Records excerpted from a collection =
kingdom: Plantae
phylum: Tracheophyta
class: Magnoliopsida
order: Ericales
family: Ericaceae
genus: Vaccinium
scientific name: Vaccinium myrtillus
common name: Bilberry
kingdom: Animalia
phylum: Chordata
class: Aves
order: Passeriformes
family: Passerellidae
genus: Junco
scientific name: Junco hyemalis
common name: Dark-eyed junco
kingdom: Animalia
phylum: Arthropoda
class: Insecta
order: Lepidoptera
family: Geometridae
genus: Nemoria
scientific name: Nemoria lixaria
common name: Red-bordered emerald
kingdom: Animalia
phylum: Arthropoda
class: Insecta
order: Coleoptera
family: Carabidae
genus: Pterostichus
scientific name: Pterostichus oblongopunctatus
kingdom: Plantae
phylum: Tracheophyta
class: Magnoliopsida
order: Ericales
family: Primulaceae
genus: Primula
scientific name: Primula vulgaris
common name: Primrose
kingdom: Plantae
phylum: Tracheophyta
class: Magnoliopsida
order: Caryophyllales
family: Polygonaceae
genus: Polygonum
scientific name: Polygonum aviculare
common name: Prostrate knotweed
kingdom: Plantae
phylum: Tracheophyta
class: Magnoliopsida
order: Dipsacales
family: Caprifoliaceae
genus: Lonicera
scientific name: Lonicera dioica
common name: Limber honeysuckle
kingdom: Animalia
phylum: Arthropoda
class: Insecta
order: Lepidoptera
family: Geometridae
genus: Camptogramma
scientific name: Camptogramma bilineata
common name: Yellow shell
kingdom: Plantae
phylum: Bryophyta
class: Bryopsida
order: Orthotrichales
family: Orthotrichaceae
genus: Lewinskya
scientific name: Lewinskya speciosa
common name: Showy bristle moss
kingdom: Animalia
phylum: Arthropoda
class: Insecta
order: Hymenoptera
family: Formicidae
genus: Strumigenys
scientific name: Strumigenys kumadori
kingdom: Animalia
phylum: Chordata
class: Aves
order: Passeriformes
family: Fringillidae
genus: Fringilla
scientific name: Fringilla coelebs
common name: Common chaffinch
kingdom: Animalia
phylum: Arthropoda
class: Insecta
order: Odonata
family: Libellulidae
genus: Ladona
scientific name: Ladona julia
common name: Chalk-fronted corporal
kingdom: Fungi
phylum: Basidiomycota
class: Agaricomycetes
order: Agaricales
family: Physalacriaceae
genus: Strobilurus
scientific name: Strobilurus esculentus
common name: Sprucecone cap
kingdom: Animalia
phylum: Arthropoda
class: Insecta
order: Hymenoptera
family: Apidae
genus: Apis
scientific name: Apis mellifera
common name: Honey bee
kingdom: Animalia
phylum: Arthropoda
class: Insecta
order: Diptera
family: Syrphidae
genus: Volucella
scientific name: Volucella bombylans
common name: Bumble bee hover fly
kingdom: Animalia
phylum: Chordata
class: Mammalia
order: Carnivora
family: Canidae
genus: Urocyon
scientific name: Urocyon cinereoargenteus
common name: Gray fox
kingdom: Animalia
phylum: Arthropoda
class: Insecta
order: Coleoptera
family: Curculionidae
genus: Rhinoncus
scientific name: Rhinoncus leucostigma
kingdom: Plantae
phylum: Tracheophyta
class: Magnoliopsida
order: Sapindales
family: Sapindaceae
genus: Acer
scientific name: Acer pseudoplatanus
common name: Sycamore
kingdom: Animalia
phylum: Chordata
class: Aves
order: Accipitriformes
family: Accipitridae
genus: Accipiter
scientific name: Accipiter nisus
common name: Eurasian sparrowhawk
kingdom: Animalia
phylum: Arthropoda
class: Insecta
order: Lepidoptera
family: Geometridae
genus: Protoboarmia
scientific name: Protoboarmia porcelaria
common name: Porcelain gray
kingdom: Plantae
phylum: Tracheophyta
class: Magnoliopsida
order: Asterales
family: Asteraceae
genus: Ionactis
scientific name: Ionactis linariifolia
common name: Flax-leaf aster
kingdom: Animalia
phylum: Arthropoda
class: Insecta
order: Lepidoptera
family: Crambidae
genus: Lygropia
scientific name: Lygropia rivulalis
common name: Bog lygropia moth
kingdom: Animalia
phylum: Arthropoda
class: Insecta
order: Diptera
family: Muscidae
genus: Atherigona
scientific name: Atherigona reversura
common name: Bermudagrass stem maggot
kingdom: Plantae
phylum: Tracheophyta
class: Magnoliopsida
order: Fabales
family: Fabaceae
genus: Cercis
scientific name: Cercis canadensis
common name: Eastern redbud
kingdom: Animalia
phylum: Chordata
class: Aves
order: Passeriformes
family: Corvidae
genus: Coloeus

Aim of the exercise =
Put all of the records above into a two-column CSV with the header row field,value, giving one row for each record line. Quote each field name and each value separately, and replace any line breaks with spaces.

Correct result =
field,value
"kingdom:","Plantae"
"phylum:","Tracheophyta"
"class:","Magnoliopsida"
"order:","Ericales"
"family:","Ericaceae"
"genus:","Vaccinium"
"scientific name:","Vaccinium myrtillus"
"common name:","Bilberry"
"kingdom:","Animalia"
"phylum:","Chordata"
"class:","Aves"
"order:","Passeriformes"
"family:","Passerellidae"
"genus:","Junco"
"scientific name:","Junco hyemalis"
"common name:","Dark-eyed junco"
"kingdom:","Animalia"
"phylum:","Arthropoda"
"class:","Insecta"
"order:","Lepidoptera"
"family:","Geometridae"
"genus:","Nemoria"
"scientific name:","Nemoria lixaria"
"common name:","Red-bordered emerald"
"kingdom:","Animalia"
"phylum:","Arthropoda"
"class:","Insecta"
"order:","Coleoptera"
"family:","Carabidae"
"genus:","Pterostichus"
"scientific name:","Pterostichus oblongopunctatus"
"kingdom:","Plantae"
"phylum:","Tracheophyta"
"class:","Magnoliopsida"
"order:","Ericales"
"family:","Primulaceae"
"genus:","Primula"
"scientific name:","Primula vulgaris"
"common name:","Primrose"
"kingdom:","Plantae"
"phylum:","Tracheophyta"
"class:","Magnoliopsida"
"order:","Caryophyllales"
"family:","Polygonaceae"
"genus:","Polygonum"
"scientific name:","Polygonum aviculare"
"common name:","Prostrate knotweed"
"kingdom:","Plantae"
"phylum:","Tracheophyta"
"class:","Magnoliopsida"
"order:","Dipsacales"
"family:","Caprifoliaceae"
"genus:","Lonicera"
"scientific name:","Lonicera dioica"
"common name:","Limber honeysuckle"
"kingdom:","Animalia"
"phylum:","Arthropoda"
"class:","Insecta"
"order:","Lepidoptera"
"family:","Geometridae"
"genus:","Camptogramma"
"scientific name:","Camptogramma bilineata"
"common name:","Yellow shell"
"kingdom:","Plantae"
"phylum:","Bryophyta"
"class:","Bryopsida"
"order:","Orthotrichales"
"family:","Orthotrichaceae"
"genus:","Lewinskya"
"scientific name:","Lewinskya speciosa"
"common name:","Showy bristle moss"
"kingdom:","Animalia"
"phylum:","Arthropoda"
"class:","Insecta"
"order:","Hymenoptera"
"family:","Formicidae"
"genus:","Strumigenys"
"scientific name:","Strumigenys kumadori"
"kingdom:","Animalia"
"phylum:","Chordata"
"class:","Aves"
"order:","Passeriformes"
"family:","Fringillidae"
"genus:","Fringilla"
"scientific name:","Fringilla coelebs"
"common name:","Common chaffinch"
"kingdom:","Animalia"
"phylum:","Arthropoda"
"class:","Insecta"
"order:","Odonata"
"family:","Libellulidae"
"genus:","Ladona"
"scientific name:","Ladona julia"
"common name:","Chalk-fronted corporal"
"kingdom:","Fungi"
"phylum:","Basidiomycota"
"class:","Agaricomycetes"
"order:","Agaricales"
"family:","Physalacriaceae"
"genus:","Strobilurus"
"scientific name:","Strobilurus esculentus"
"common name:","Sprucecone cap"
"kingdom:","Animalia"
"phylum:","Arthropoda"
"class:","Insecta"
"order:","Hymenoptera"
"family:","Apidae"
"genus:","Apis"
"scientific name:","Apis mellifera"
"common name:","Honey bee"
"kingdom:","Animalia"
"phylum:","Arthropoda"
"class:","Insecta"
"order:","Diptera"
"family:","Syrphidae"
"genus:","Volucella"
"scientific name:","Volucella bombylans"
"common name:","Bumble bee hover fly"
"kingdom:","Animalia"
"phylum:","Chordata"
"class:","Mammalia"
"order:","Carnivora"
"family:","Canidae"
"genus:","Urocyon"
"scientific name:","Urocyon cinereoargenteus"
"common name:","Gray fox"
"kingdom:","Animalia"
"phylum:","Arthropoda"
"class:","Insecta"
"order:","Coleoptera"
"family:","Curculionidae"
"genus:","Rhinoncus"
"scientific name:","Rhinoncus leucostigma"
"kingdom:","Plantae"
"phylum:","Tracheophyta"
"class:","Magnoliopsida"
"order:","Sapindales"
"family:","Sapindaceae"
"genus:","Acer"
"scientific name:","Acer pseudoplatanus"
"common name:","Sycamore"
"kingdom:","Animalia"
"phylum:","Chordata"
"class:","Aves"
"order:","Accipitriformes"
"family:","Accipitridae"
"genus:","Accipiter"
"scientific name:","Accipiter nisus"
"common name:","Eurasian sparrowhawk"
"kingdom:","Animalia"
"phylum:","Arthropoda"
"class:","Insecta"
"order:","Lepidoptera"
"family:","Geometridae"
"genus:","Protoboarmia"
"scientific name:","Protoboarmia porcelaria"
"common name:","Porcelain gray"
"kingdom:","Plantae"
"phylum:","Tracheophyta"
"class:","Magnoliopsida"
"order:","Asterales"
"family:","Asteraceae"
"genus:","Ionactis"
"scientific name:","Ionactis linariifolia"
"common name:","Flax-leaf aster"
"kingdom:","Animalia"
"phylum:","Arthropoda"
"class:","Insecta"
"order:","Lepidoptera"
"family:","Crambidae"
"genus:","Lygropia"
"scientific name:","Lygropia rivulalis"
"common name:","Bog lygropia moth"
"kingdom:","Animalia"
"phylum:","Arthropoda"
"class:","Insecta"
"order:","Diptera"
"family:","Muscidae"
"genus:","Atherigona"
"scientific name:","Atherigona reversura"
"common name:","Bermudagrass stem maggot"
"kingdom:","Plantae"
"phylum:","Tracheophyta"
"class:","Magnoliopsida"
"order:","Fabales"
"family:","Fabaceae"
"genus:","Cercis"
"scientific name:","Cercis canadensis"
"common name:","Eastern redbud"
"kingdom:","Animalia"
"phylum:","Chordata"
"class:","Aves"
"order:","Passeriformes"
"family:","Corvidae"
"genus:","Coloeus"